There are two well-known ways of describing elements of the rotation group SO$\left(m\right)$. First, according to the Cartan–Dieudonné theorem, every rotation matrix can be written as an even number of reflections. And second, they can also be expressed as the exponential of some anti-symmetric matrix.

In this paper, we study similar descriptions of a group of rotations SO${}_0$ in the superspace setting. This group can be seen as the action of the functor of points of the orthosymplectic supergroup $\text{OSp}\left(m\right|2n)$ on a Grassmann algebra. While still being connected, the group SO${}_0$ is thus no longer compact. As a consequence, it cannot be fully described by just one action of the exponential map on its Lie algebra.

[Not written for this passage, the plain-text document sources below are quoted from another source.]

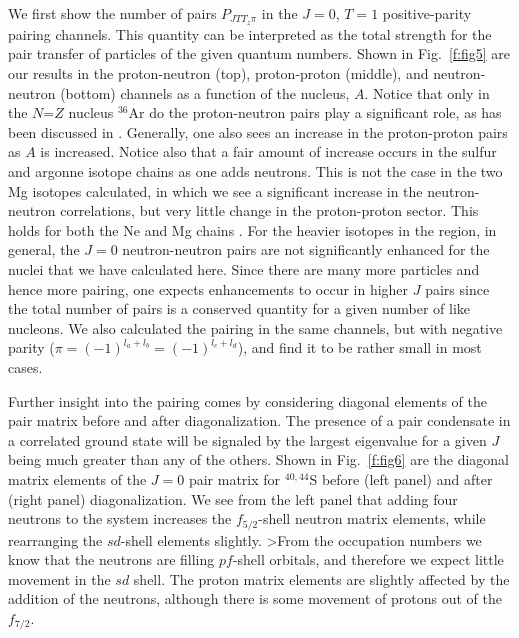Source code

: \begin{multicols}{2}
We first show the number of pairs $P_{JTT_z\pi}$ in the
$J=0$, $T=1$ positive-parity pairing channels. This quantity can be
interpreted as the total strength for the pair transfer of particles
of the given quantum numbers.
Shown in Fig.~\ref{f:fig5} are our results in the proton-neutron
(top), proton-proton (middle), and neutron-neutron (bottom) channels as
a function of the nucleus, $A$. Notice that only in the $N$=$Z$ nucleus
$^{36}$Ar do the proton-neutron pairs play a significant role, as
has been discussed in \cite{r:langanke}. Generally, one also sees
an increase in the proton-proton pairs as $A$ is increased. Notice
also that a fair amount of increase occurs in the sulfur and argonne
isotope chains as one adds neutrons. This is not the case in the
two Mg isotopes calculated, in which we see a significant increase
in the neutron-neutron correlations, but very little change in
the proton-proton sector. This holds for both the Ne and Mg chains
\cite{dean98}.  For the heavier isotopes in the
region, in general, the $J=0$
neutron-neutron pairs are not significantly enhanced for the
nuclei that we have calculated here. Since there are many
more particles and hence more pairing, one expects enhancements
to occur in higher $J$ pairs since the total number of pairs is
a conserved quantity for a given number of like nucleons.
We also calculated the pairing in the same channels, but with negative
parity ($\pi = (-1)^{l_a + l_b} = (-1)^{l_c + l_d}$),
and find it to be rather small in most cases.

Further insight into the pairing comes by considering diagonal
elements of the pair matrix before and after diagonalization.
The presence of a pair condensate in a correlated ground state will
be signaled by the largest eigenvalue for a given $J$ being
much greater than any of the others.
Shown in Fig.~\ref{f:fig6} are the diagonal matrix elements
of the $J=0$ pair matrix for $^{40,44}$S
before (left panel) and after (right panel) diagonalization.
We see from the left panel that adding four neutrons to the system
increases the $f_{5/2}$-shell neutron matrix elements,
while rearranging the
$sd$-shell elements slightly.
>From the occupation numbers we know that the neutrons are filling
$pf$-shell orbitals, and therefore we expect little movement
in the $sd$ shell.
The proton matrix elements are slightly affected by
the addition of the neutrons, although there is
some movement of protons out of the $f_{7/2}$.


\end{multicols}
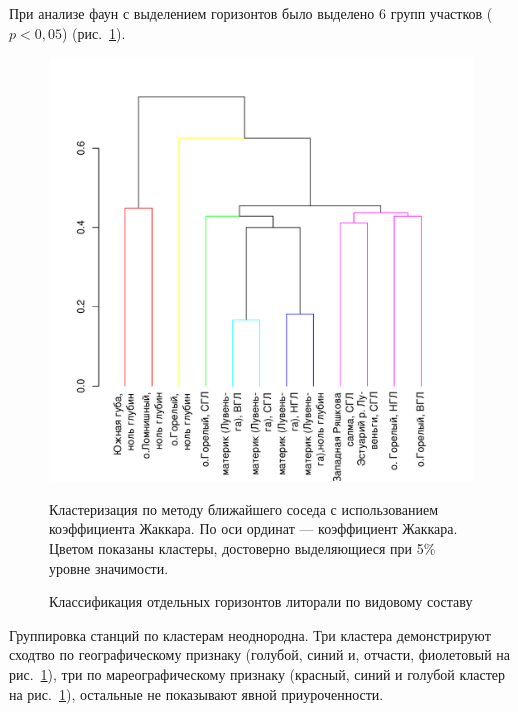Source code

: При анализе фаун с выделением горизонтов было выделено 6 групп участков ($p<0,05$) (рис.~\ref{ris:cluster_white_species_tidal}). 
	\begin{figure}
		\begin{center}
			\includegraphics{../White_Sea/soobshestvo/White_fauna_tidal_jaccard_single_1.pdf}
		\end{center}
	\caption{Классификация отдельных горизонтов литорали по видовому составу}
	\label{ris:cluster_white_species_tidal}

	\footnotesize{Кластеризация по методу ближайшего соседа с использованием коэффициента Жаккара. По оси ординат --- коэффициент Жаккара. Цветом показаны кластеры, достоверно выделяющиеся при 5\% уровне значимости.}
	\end{figure}
Группировка станций по кластерам неоднородна. 
Три кластера демонстрируют сходтво по географическому признаку (голубой, синий и, отчасти, фиолетовый на рис.~\ref{ris:cluster_white_species_tidal}), три по мареографическому признаку (красный, синий и голубой кластер на рис.~\ref{ris:cluster_white_species_tidal}), остальные не показывают явной приуроченности.


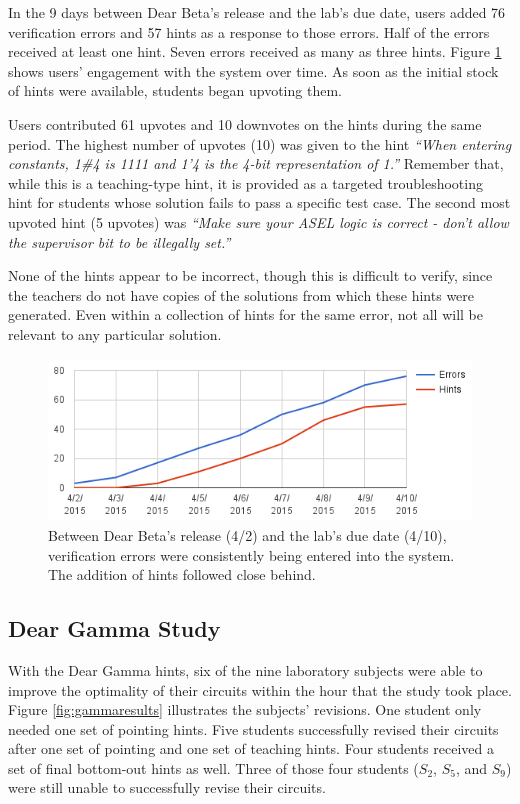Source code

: In the 9 days between Dear Beta's release and the lab's due date, users added 76 verification errors and 57 hints as a response to those errors. Half of the errors received at least one hint. Seven errors received as many as three hints. Figure \ref{fig:betaengagement} shows users' engagement with the system over time. As soon as the initial stock of hints were available, students began upvoting them.

Users contributed 61 upvotes and 10 downvotes on the hints during the same period. The highest number of upvotes (10) was given to the hint {\it ``When entering constants, 1\#4 is 1111 and 1'4 is the 4-bit representation of 1.''} Remember that, while this is a teaching-type hint, it is provided as a targeted troubleshooting hint for students whose solution fails to pass a specific test case. The second most upvoted hint (5 upvotes) was {\it ``Make sure your ASEL logic is correct - don't allow the supervisor bit to be illegally set.''} 

None of the hints appear to be incorrect, though this is difficult to verify, since the teachers do not have copies of the solutions from which these hints were generated. Even within a collection of hints for the same error, not all will be relevant to any particular solution.


\begin{figure}
\centering
\includegraphics[width=1.0\columnwidth]{Body/figures/classoverflow/cumulativeErrorsAndHints.png}
\caption{Between Dear Beta's release (4/2) and the lab's due date (4/10), verification errors were consistently being entered into the system. The addition of hints followed close behind.}
\label{fig:betaengagement}
\end{figure}


\subsection{Dear Gamma Study}

With the Dear Gamma hints, six of the nine laboratory subjects were able to improve the optimality of their circuits within the hour that the study took place. Figure \ref{fig:gammaresults} illustrates the subjects' revisions. One student only needed one set of pointing hints. Five students successfully revised their circuits after one set of pointing and one set of teaching hints. Four students received a set of final bottom-out hints as well. Three of those four students ($S_2$, $S_5$, and $S_9$) were still unable to successfully revise their circuits. 

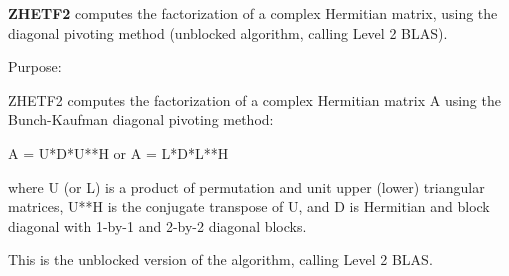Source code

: {\bfseries Z\+H\+E\+T\+F2} computes the factorization of a complex Hermitian matrix, using the diagonal pivoting method (unblocked algorithm, calling Level 2 B\+L\+A\+S). 

 \begin{DoxyParagraph}{Purpose\+: }
\begin{DoxyVerb} ZHETF2 computes the factorization of a complex Hermitian matrix A
 using the Bunch-Kaufman diagonal pivoting method:

    A = U*D*U**H  or  A = L*D*L**H

 where U (or L) is a product of permutation and unit upper (lower)
 triangular matrices, U**H is the conjugate transpose of U, and D is
 Hermitian and block diagonal with 1-by-1 and 2-by-2 diagonal blocks.

 This is the unblocked version of the algorithm, calling Level 2 BLAS.\end{DoxyVerb}
 
\end{DoxyParagraph}

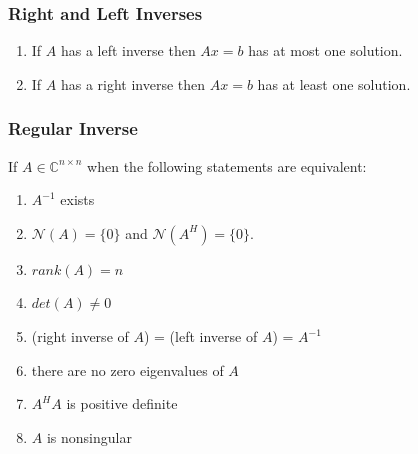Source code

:\documentclass{beamer}
\begin{document}
\begin{frame}\frametitle{Right and Left Inverses}
	\begin{lemma}
		\begin{enumerate}
		\item If $A$ has a left inverse then $Ax = b$ has at most one solution.
		\item If $A$ has a right inverse then $Ax = b$ has at least one solution.
		\end{enumerate}
	\end{lemma}
\end{frame}

\begin{frame}\frametitle{Regular Inverse}
	If $A \in \mathbb{C}^{n \times n}$ when the following statements are equivalent:
	\begin{enumerate}
  		\item $A^{-1}$ exists
  		\item $\mathcal{N}(A) = \{0\}$ and $\mathcal{N}(A^H)=\{0\}$.
  		\item $rank(A) = n$
  		\item $det(A) \neq 0$
  		\item (right inverse of $A$) = (left inverse of $A$) = $A^{-1}$
  		\item there are no zero eigenvalues of $A$
  		\item $A^HA$ is positive definite
  		\item $A$ is nonsingular
		\end{enumerate}
\end{frame}
\end{document}
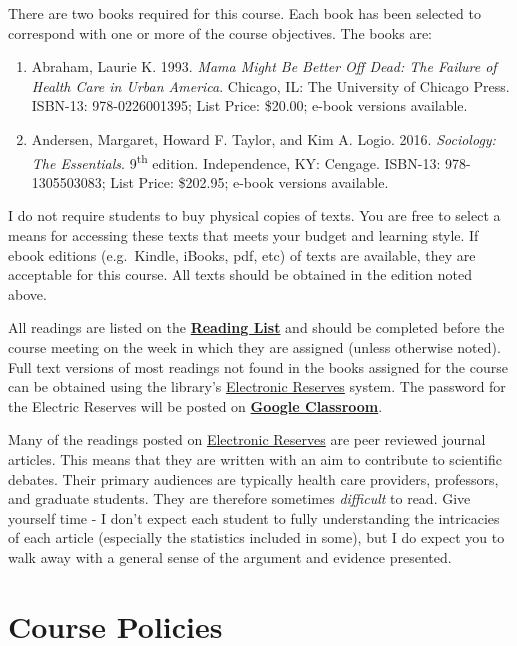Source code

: \documentclass[]{book}
\begin{document}
There are two books required for this course. Each book has been selected to correspond with one or more of the course objectives. The books are:

\begin{enumerate}
\def\labelenumi{\arabic{enumi}.}
\item
  Abraham, Laurie K. 1993. \emph{Mama Might Be Better Off Dead: The Failure of Health Care in Urban America}. Chicago, IL: The University of Chicago Press. ISBN-13: 978-0226001395; List Price: \$20.00; e-book versions available.
\item
  Andersen, Margaret, Howard F. Taylor, and Kim A. Logio. 2016. \emph{Sociology: The Essentials}. 9\textsuperscript{th} edition. Independence, KY: Cengage. ISBN-13: 978-1305503083; List Price: \$202.95; e-book versions available.
\end{enumerate}

I do not require students to buy physical copies of texts. You are free to select a means for accessing these texts that meets your budget and learning style. If ebook editions (e.g.~Kindle, iBooks, pdf, etc) of texts are available, they are acceptable for this course. All texts should be obtained in the edition noted above.

All readings are listed on the \href{/lecture-schedule.html}{\textbf{Reading List}} and should be completed before the course meeting on the week in which they are assigned (unless otherwise noted). Full text versions of most readings not found in the books assigned for the course can be obtained using the library's \href{http://eres.slu.edu/eres/coursepass.aspx?cid=4443}{Electronic Reserves} system. The password for the Electric Reserves will be posted on \textbf{\href{https://classroom.google.com}{Google Classroom}}.

Many of the readings posted on \href{http://eres.slu.edu/eres/coursepass.aspx?cid=4443}{Electronic Reserves} are peer reviewed journal articles. This means that they are written with an aim to contribute to scientific debates. Their primary audiences are typically health care providers, professors, and graduate students. They are therefore sometimes \emph{difficult} to read. Give yourself time - I don't expect each student to fully understanding the intricacies of each article (especially the statistics included in some), but I do expect you to walk away with a general sense of the argument and evidence presented.

\hypertarget{course-policies}{%
\chapter{Course Policies}\label{course-policies}}
\end{document}
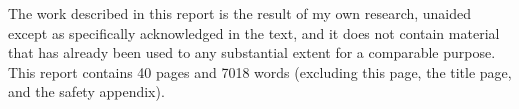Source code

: 
\begin{declaration}

    The work described in this report is the result of my own research, unaided except as specifically acknowledged in the text, and it does not contain material that has already been used to any substantial extent for a comparable purpose. This report contains 40 pages and 7018 words (excluding this page, the title page, and the safety appendix).


\end{declaration}

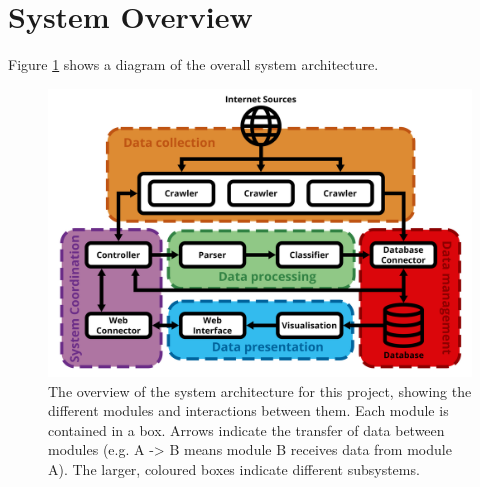 \documentclass{l4proj}
\begin{document}
\section{System Overview}
Figure \ref{fig:system_overview_diagram} shows a diagram of the overall system architecture.
 \begin{figure}[h]
\centering
\includegraphics[width=\textwidth]{images/system_overview_diagram.png}
\caption{The overview of the system architecture for this project, showing the different modules and interactions between them. Each module is contained in a box. Arrows indicate the transfer of data between modules (e.g. A -> B means module B receives data from module A). The larger, coloured boxes indicate different subsystems. }
\label{fig:system_overview_diagram}
\end{figure}
\par
\end{document}
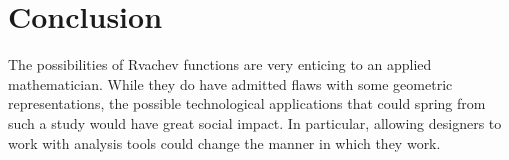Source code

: \documentclass[a4paper]{article}
\begin{document}

\section{Conclusion}

The possibilities of Rvachev functions are very enticing to an applied mathematician. While they do have admitted flaws with some geometric representations, the possible technological applications that could spring from such a study would have great social impact. In particular, allowing designers to work with analysis tools could change the manner in which they work. 



\end{document}
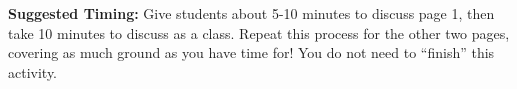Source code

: \documentclass[noauthor,nooutcomes]{ximera}
\begin{document}
\begin{instructorNotes}
{\bf Suggested Timing:} Give students about 5-10 minutes to discuss page 1, then take 10 minutes to discuss as a class. Repeat this process for the other two pages, covering as much ground as you have time for! You do not need to ``finish'' this activity.


\end{instructorNotes}
\end{document}
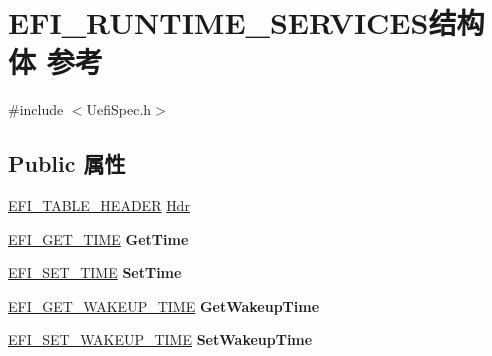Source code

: \hypertarget{struct_e_f_i___r_u_n_t_i_m_e___s_e_r_v_i_c_e_s}{}\section{E\+F\+I\+\_\+\+R\+U\+N\+T\+I\+M\+E\+\_\+\+S\+E\+R\+V\+I\+C\+E\+S结构体 参考}
\label{struct_e_f_i___r_u_n_t_i_m_e___s_e_r_v_i_c_e_s}


{\ttfamily \#include $<$Uefi\+Spec.\+h$>$}

\subsection*{Public 属性}
\begin{DoxyCompactItemize}
\item 
\hyperlink{struct_e_f_i___t_a_b_l_e___h_e_a_d_e_r}{E\+F\+I\+\_\+\+T\+A\+B\+L\+E\+\_\+\+H\+E\+A\+D\+ER} \hyperlink{struct_e_f_i___r_u_n_t_i_m_e___s_e_r_v_i_c_e_s_a25fb50638399044ec29eccc4e54cb29e}{Hdr}
\item 
\mbox{\label{struct_e_f_i___r_u_n_t_i_m_e___s_e_r_v_i_c_e_s_a2d679c3107f22d85b6e086901fb938bc}} 
\hyperlink{_uefi_spec_8h_abf6eb46e27b07dfe1e9920806397ba03}{E\+F\+I\+\_\+\+G\+E\+T\+\_\+\+T\+I\+ME} {\bfseries Get\+Time}
\item 
\mbox{\label{struct_e_f_i___r_u_n_t_i_m_e___s_e_r_v_i_c_e_s_aca84bcd02e98eddb22cf97d608aa3d6f}} 
\hyperlink{_uefi_spec_8h_a63632f4d029627e25f33b77a11ef4155}{E\+F\+I\+\_\+\+S\+E\+T\+\_\+\+T\+I\+ME} {\bfseries Set\+Time}
\item 
\mbox{\label{struct_e_f_i___r_u_n_t_i_m_e___s_e_r_v_i_c_e_s_a736eabafd3693faa67f56576fa2a924e}} 
\hyperlink{_uefi_spec_8h_ae35a1e705a27dd772665f0c39d5ab017}{E\+F\+I\+\_\+\+G\+E\+T\+\_\+\+W\+A\+K\+E\+U\+P\+\_\+\+T\+I\+ME} {\bfseries Get\+Wakeup\+Time}
\item 
\mbox{\label{struct_e_f_i___r_u_n_t_i_m_e___s_e_r_v_i_c_e_s_a53a5bf02aa33796d70aa3261967f7ae4}} 
\hyperlink{_uefi_spec_8h_acf41170aa6f314aaadd5f82a33ab64b7}{E\+F\+I\+\_\+\+S\+E\+T\+\_\+\+W\+A\+K\+E\+U\+P\+\_\+\+T\+I\+ME} {\bfseries Set\+Wakeup\+Time}

\end{DoxyCompactItemize}
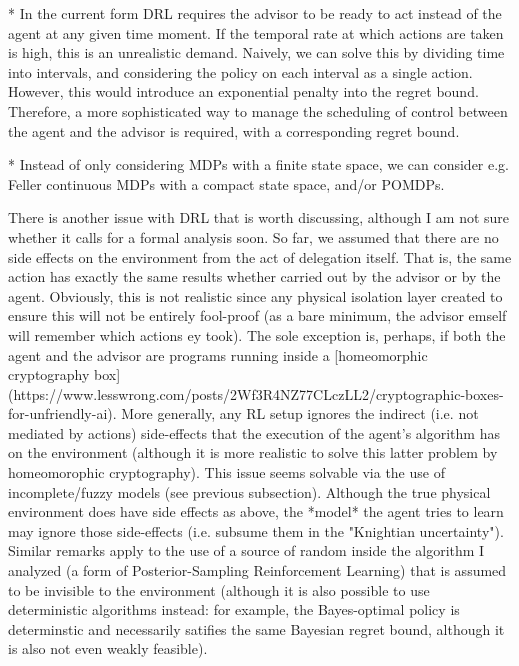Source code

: \documentclass[a4paper]{article}
\begin{document}
* In the current form DRL requires the advisor to be ready to act instead of the agent at any given time moment. If the temporal rate at which actions are taken is high, this is an unrealistic demand. Naively, we can solve this by dividing time into intervals, and considering the policy on each interval as a single action. However, this would introduce an exponential penalty into the regret bound. Therefore, a more sophisticated way to manage the scheduling of control between the agent and the advisor is required, with a corresponding regret bound.

* Instead of only considering MDPs with a finite state space, we can consider e.g. Feller continuous MDPs with a compact state space, and/or POMDPs.

There is another issue with DRL that is worth discussing, although I am not sure whether it calls for a formal analysis soon. So far, we assumed that there are no side effects on the environment from the act of delegation itself. That is, the same action has exactly the same results whether carried out by the advisor or by the agent. Obviously, this is not realistic since any physical isolation layer created to ensure this will not be entirely fool-proof (as a bare minimum, the advisor emself will remember which actions ey took). The sole exception is, perhaps, if both the agent and the advisor are programs running inside a [homeomorphic cryptography box](https://www.lesswrong.com/posts/2Wf3R4NZ77CLczLL2/cryptographic-boxes-for-unfriendly-ai). More generally, any RL setup ignores the indirect (i.e. not mediated by actions) side-effects that the execution of the agent's algorithm has on the environment (although it is more realistic to solve this latter problem by homeomorophic cryptography). This issue seems solvable via the use of incomplete/fuzzy models (see previous subsection). Although the true physical environment does have side effects as above, the *model* the agent tries to learn may ignore those side-effects (i.e. subsume them in the "Knightian uncertainty"). Similar remarks apply to the use of a source of random inside the algorithm I analyzed (a form of Posterior-Sampling Reinforcement Learning) that is assumed to be invisible to the environment (although it is also possible to use deterministic algorithms instead: for example, the Bayes-optimal policy is determinstic and necessarily satifies the same Bayesian regret bound, although it is also not even weakly feasible).
\end{document}
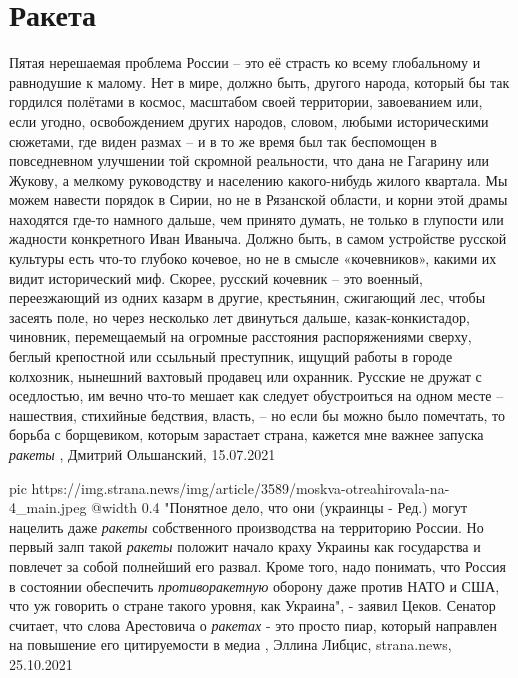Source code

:  
 
 
 
 
\chapter{Ракета}
\label{sec:slova.raketa}

Пятая нерешаемая проблема России – это её страсть ко всему глобальному и равнодушие к малому.
Нет в мире, должно быть, другого народа, который бы так гордился полётами в
космос, масштабом своей территории, завоеванием или, если угодно, освобождением
других народов, словом, любыми историческими сюжетами, где виден размах – и в
то же время был так беспомощен в повседневном улучшении той скромной
реальности, что дана не Гагарину или Жукову, а мелкому руководству и населению
какого-нибудь жилого квартала. Мы можем навести порядок в Сирии, но не в
Рязанской области, и корни этой драмы находятся где-то намного дальше, чем
принято думать, не только в глупости или жадности конкретного Иван Иваныча.
Должно быть, в самом устройстве русской культуры есть что-то глубоко кочевое,
но не в смысле «кочевников», какими их видит исторический миф. Скорее, русский
кочевник – это военный, переезжающий из одних казарм в другие, крестьянин,
сжигающий лес, чтобы засеять поле, но через несколько лет двинуться дальше,
казак-конкистадор, чиновник, перемещаемый на огромные расстояния распоряжениями
сверху, беглый крепостной или ссыльный преступник, ищущий работы в городе
колхозник, нынешний вахтовый продавец или охранник. Русские не дружат с
оседлостью, им вечно что-то мешает как следует обустроиться на одном месте –
нашествия, стихийные бедствия, власть, – но если бы можно было помечтать, то
борьба с борщевиком, которым зарастает страна, кажется мне важнее запуска
\emph{ракеты}
, Дмитрий Ольшанский, 15.07.2021

\ifcmt
  pic https://img.strana.news/img/article/3589/moskva-otreahirovala-na-4_main.jpeg
  @width 0.4
\fi
"Понятное дело, что они (украинцы - Ред.) могут нацелить даже \emph{ракеты}
собственного производства на территорию России. Но первый залп такой \emph{ракеты}
положит начало краху Украины как государства и повлечет за собой полнейший его
развал. Кроме того, надо понимать, что Россия в состоянии обеспечить
\emph{противоракетную} оборону даже против НАТО и США, что уж говорить о стране такого
уровня, как Украина", - заявил Цеков.  Сенатор считает, что слова Арестовича о
\emph{ракетах} - это просто пиар, который направлен на повышение его цитируемости в
медиа
, Эллина Либцис, strana.news, 25.10.2021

Instead, we obtain an Iwasawa-type decomposition for this group in terms of three exponentials acting on three direct summands of the corresponding Lie algebra of supermatrices.

At the same time, SO${}_0$ strictly contains the group generated by super-vector reflections. Therefore, its Lie algebra is isomorphic to a certain extension of the algebra of superbivectors. This means that the Spin group in this setting has to be seen as the group generated by the exponentials of the so-called extended superbivectors in order to cover SO${}_0$. We also study the actions of this Spin group on supervectors and provide a proper subset of it that is a double cover of SO${}_0$. Finally, we show that every fractional Fourier transform in n bosonic dimensions can be seen as an element of this spin group.

描述旋转组SO的元素有两种众所周知的方法$（米）$。首先，根据Cartan–Dieudonné定理，每个旋转矩阵都可以写成偶数个反射。其次，它们也可以表示为一些反对称矩阵的指数。

在本文中，我们研究了一组旋转SO的类似描述${}_0$在超空间设置中。该组可以看作是正统超群点的函子的作用$\text{操作系统}（米|2ñ）$在Grassmann代数上。在仍处于连接状态时，SO组${}_0$因此不再紧凑。结果，仅靠其李代数上的指数映射的一个动作就不能完全描述它。取而代之的是，我们根据作用在超矩阵李代数的三个直接和上的三个指数，获得了该组的Iwasawa型分解。

同时，所以${}_0$严格包含由超向量反射生成的组。因此，它的李代数与超双向量的代数的一定扩展是同构的。这意味着在这种情况下，自旋组必须视为由所谓的扩展超双矢量的指数生成的组才能覆盖SO。${}_0$。我们还研究了此Spin组对超向量的作用，并提供了它的适当子集，该子集是SO的双重覆盖${}_0$。最后，我们表明，n个玻色子维中的每个分数阶傅里叶变换都可以看作是该自旋群的一个元素。